● **WRITTEN TASK**
Within these entries, which lines include the string "Umbraco"? Copy each one.

Page-level text extractions
──────────────────────────────
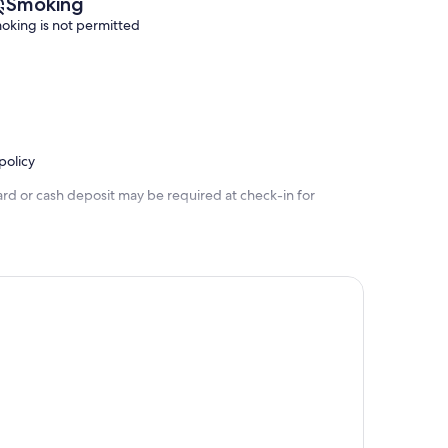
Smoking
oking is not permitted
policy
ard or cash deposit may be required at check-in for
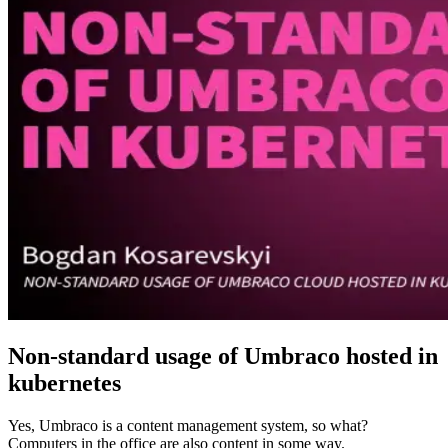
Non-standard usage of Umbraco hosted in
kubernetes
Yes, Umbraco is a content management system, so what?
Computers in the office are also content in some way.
──────────────────────────────
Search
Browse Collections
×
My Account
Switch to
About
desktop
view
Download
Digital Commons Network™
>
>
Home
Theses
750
──────────────────────────────
● **ANSWER FOR THE TASK**
Non-standard usage of Umbraco hosted in
Yes, Umbraco is a content management system, so what?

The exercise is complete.